Munculnya wadah SB dan pengaturan
jam kerja ternyata tak otomatis menurunkan kemiskinan buruh. Ada masalah
tentang upah. Upah yang diterima buruh hanya cukup menghidupi buruh itu
sendiri, tetapi tidak cukup untuk membiayai kehidupan keluarganya. Perjuangan
buruh berlanjut ke isu upah minimum. Negara pertama yang memulainya adalah
Selandia Baru (1894), selanjutnya menyebar ke Australia (1904), dan
menyeberang ke Eropa melalui Inggris (1909). Melalui upah minimum, negara
ingin memastikan perlindungan terhadap buruh dari eksploitasi kapitalis.
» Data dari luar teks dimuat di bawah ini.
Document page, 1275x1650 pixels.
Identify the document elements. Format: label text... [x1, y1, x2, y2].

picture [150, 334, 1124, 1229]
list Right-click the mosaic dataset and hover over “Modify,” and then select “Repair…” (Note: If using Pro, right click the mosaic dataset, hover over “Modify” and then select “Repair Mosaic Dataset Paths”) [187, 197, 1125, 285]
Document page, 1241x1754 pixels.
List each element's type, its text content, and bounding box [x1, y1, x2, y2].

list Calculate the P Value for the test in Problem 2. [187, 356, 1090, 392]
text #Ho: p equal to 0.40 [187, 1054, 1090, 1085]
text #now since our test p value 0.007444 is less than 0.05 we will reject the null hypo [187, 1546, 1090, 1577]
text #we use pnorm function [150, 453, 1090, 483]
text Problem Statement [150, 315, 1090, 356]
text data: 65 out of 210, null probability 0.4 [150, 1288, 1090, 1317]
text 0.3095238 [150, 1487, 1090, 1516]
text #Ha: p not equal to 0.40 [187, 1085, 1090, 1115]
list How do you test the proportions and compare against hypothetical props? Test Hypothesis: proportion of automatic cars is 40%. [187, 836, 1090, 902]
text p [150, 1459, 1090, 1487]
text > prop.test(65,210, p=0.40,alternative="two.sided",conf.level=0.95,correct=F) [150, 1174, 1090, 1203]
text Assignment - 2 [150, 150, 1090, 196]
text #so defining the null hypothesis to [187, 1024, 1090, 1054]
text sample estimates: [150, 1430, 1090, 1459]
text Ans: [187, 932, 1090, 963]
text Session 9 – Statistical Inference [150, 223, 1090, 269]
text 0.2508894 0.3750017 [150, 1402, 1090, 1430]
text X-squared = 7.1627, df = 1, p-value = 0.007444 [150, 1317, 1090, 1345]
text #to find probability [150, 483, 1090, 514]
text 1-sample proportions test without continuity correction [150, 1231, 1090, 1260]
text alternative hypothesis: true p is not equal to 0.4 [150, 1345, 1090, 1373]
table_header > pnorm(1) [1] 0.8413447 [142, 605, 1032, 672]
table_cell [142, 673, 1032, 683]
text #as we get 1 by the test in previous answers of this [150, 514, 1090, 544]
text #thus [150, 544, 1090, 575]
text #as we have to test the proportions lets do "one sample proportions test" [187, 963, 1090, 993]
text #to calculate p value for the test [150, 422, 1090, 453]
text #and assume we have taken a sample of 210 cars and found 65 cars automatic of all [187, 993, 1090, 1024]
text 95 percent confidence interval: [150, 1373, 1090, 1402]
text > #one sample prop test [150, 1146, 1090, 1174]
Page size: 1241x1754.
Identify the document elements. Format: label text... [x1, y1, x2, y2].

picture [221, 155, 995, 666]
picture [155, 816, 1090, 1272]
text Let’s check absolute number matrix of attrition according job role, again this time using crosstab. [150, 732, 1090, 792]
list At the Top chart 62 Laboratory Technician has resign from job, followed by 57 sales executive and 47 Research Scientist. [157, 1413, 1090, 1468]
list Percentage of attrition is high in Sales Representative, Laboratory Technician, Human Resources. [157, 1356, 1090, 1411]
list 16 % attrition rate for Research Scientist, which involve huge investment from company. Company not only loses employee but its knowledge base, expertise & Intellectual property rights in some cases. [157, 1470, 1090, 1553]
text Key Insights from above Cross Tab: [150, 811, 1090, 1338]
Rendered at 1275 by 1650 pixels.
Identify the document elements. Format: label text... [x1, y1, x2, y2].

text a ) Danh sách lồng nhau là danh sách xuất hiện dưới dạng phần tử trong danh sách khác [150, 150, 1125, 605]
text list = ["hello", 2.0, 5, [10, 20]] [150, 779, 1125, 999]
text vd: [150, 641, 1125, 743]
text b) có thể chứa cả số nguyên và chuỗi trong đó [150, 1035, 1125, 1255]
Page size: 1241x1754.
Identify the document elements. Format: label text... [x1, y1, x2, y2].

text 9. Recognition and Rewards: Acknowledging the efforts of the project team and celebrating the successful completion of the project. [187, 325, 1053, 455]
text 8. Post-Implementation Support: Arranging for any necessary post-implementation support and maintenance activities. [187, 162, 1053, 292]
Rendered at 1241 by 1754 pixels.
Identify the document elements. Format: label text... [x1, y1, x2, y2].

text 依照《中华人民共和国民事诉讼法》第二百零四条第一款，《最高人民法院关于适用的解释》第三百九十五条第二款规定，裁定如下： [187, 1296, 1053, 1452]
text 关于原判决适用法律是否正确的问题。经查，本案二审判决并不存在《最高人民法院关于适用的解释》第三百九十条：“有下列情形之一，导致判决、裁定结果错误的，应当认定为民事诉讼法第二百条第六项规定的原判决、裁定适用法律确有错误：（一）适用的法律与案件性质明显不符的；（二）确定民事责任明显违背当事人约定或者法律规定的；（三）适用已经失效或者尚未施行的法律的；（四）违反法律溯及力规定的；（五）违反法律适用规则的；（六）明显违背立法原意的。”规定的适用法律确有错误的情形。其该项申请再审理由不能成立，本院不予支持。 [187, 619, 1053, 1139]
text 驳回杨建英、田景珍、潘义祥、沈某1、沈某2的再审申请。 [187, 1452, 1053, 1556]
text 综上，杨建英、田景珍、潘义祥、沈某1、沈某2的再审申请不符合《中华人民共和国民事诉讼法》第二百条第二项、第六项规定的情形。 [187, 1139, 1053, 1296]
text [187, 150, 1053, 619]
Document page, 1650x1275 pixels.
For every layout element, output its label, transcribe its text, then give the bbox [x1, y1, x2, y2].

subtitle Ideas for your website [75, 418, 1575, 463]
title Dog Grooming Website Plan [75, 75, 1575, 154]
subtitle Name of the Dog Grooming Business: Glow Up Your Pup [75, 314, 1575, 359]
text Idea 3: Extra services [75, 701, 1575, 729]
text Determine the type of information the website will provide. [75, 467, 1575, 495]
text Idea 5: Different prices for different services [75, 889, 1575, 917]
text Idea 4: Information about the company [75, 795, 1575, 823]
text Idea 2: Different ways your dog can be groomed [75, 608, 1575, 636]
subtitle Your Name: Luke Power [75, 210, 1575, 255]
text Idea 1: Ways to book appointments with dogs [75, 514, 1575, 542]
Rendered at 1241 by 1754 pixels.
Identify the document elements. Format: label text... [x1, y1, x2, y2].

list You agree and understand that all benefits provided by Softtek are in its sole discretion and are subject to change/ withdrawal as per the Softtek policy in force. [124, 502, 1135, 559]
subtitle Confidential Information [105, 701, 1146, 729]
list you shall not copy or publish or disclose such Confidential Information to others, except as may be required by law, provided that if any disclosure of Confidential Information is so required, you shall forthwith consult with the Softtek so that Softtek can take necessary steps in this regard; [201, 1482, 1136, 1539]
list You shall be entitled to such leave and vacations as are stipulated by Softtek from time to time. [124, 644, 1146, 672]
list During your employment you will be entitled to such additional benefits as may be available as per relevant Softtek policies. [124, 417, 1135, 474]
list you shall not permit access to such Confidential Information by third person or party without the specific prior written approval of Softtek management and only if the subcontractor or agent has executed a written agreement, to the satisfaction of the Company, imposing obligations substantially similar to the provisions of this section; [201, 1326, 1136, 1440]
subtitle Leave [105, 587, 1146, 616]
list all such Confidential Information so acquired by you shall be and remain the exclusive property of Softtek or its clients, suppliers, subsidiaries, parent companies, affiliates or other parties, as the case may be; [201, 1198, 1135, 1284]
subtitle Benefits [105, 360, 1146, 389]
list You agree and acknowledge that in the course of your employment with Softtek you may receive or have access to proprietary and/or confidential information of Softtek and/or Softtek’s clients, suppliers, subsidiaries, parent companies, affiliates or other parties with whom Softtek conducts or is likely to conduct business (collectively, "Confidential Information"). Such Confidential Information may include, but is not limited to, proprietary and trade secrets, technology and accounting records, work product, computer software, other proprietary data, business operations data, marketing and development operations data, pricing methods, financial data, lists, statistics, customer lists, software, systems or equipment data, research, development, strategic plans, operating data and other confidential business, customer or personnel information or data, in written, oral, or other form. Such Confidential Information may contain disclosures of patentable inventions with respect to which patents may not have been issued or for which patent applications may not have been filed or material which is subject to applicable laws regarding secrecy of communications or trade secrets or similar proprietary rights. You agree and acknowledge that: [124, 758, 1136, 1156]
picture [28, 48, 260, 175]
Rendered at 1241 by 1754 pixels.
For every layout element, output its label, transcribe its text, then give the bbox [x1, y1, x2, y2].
Penetapan upah minimum dilakukan melalui usulan tripartit untuk kemudian
diputuskan pemerintah.
Mengapa perlu keterlibatan unsur
non-pemerintah dalam upah minimum? Jawabnya: untuk mencegah keberpihakan
pemerintah terhadap salah satu pihak, baik buruh maupun pengusaha. Sebab,
dalam pengalaman sejarah, pemerintah di mana pun memiliki kecenderungan
keberpihakan subyektif. Sistem upah minimum di Indonesia yang saat ini
mengenyampingkan peran SB dan pengusaha adalah penyimpangan dari kelaziman
umum negara penganut sistem upah minimum. Sistem upah minimum menjadi salah
satu temuan penting mencegah melebarnya ketimpangan pendapatan antara buruh
dan majikan.
Kelahiran beberapa institusi di
atas ternyata tak bisa mengatasi keserakahan kapitalisme karena buruh terus
menderita akibat ketidakadilan sistem ekonomi. Adalah Otto Van Bismarck,
Kanselir Jerman tahun 1889 yang meluncurkan gagasan jaminan sosial untuk
buruh. Dia sebenarnya bukan tokoh sosialis pendukung buruh, melainkan
memperkirakan potensi bahaya kemerosotan ekonomi Jerman dan potensi
pemberontakan buruh bila tak melahirkan sistem yang mereduksi ketimpangan
ekonomi melalui jaminan sosial.
Gagasan jaminan sosial ini
selanjutnya menjadi program inti perjuangan SB di seluruh dunia, yang
kemudian diadopsi dalam konvensi ILO dan dipraktikkan di seluruh dunia.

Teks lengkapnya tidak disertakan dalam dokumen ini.